Exercise requirements: The response must consist of each line in the listing that has the word "ALOAD" in it.

Task material:
== Segment start ==
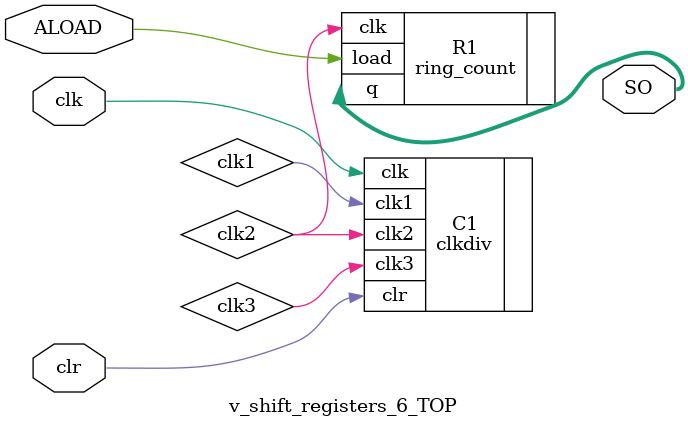
<source format=v>
`timescale 1ns / 1ps
module v_shift_registers_6_TOP(
		input clk, ALOAD, clr,
		output [7:0] SO
    );

wire clk1,clk2,clk3;

clkdiv C1(.clk(clk), .clr(clr), .clk1(clk1), .clk2(clk2), .clk3(clk3));
ring_count R1(.clk(clk2), .load(ALOAD), .q(SO));

endmodule

</source>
== Segment end ==
Your solution:
		input clk, ALOAD, clr,
ring_count R1(.clk(clk2), .load(ALOAD), .q(SO));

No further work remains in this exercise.